Most white-water trips are about six miles long and average three hours in duration. Outfitters generally offer more than one trip per day. Costs for white-water rafting and other watersports vary based upon season, day of the week, group size and length of the trip. Some age and weight limits apply.
Most outfitters also rent canoes and related equipment for unguided trips along the Potomac and Shenandoah rivers, but guides usually can be provided for an extra fee. Canoe trips are generally sold as half-day or full-day excursions, with overnight options for groups available.
At least one person in a nonguided canoe trip party should know basic paddle strokes for canoes, how to steer in moving water and what to do if the canoe tips, Bailey says. He suggests recreational kayaks as an alternative to canoes because they are more stable.
In addition to rafting, kayaking and canoeing, most outfitters offer guided and nonguided tubing on flat-water and easy-to-moderate rapids. Flat-water tubing excursions are the perfect way to enjoy the area's rivers and creeks without exerting too much effort, outfitters say.
"Tubing is starting to be a big part of our business because everybody can do it," says John Norris, who runs Hancock-based Potomac Outdoor Expeditions with his son, Paul Norris.
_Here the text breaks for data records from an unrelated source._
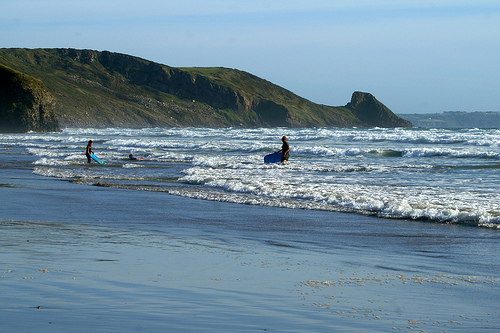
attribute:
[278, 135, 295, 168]
person — holding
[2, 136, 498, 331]
beach — isolated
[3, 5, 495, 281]
inlet — rocky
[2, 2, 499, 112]
blue sky — hazy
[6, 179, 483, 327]
shoreline — wet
The company offers unguided tubing and canoeing trips on the Potomac River from near Cumberland, Md., to Sharpsburg.
River Riders provides the only licensed Class III white-water tubing trips in the Harpers Ferry area for tubers ages 10 and older who want to splash over ledges and ride wild wave trains in the outfitter's specially designed white-water tubes, according to the company's Web site at www.riverriders.com.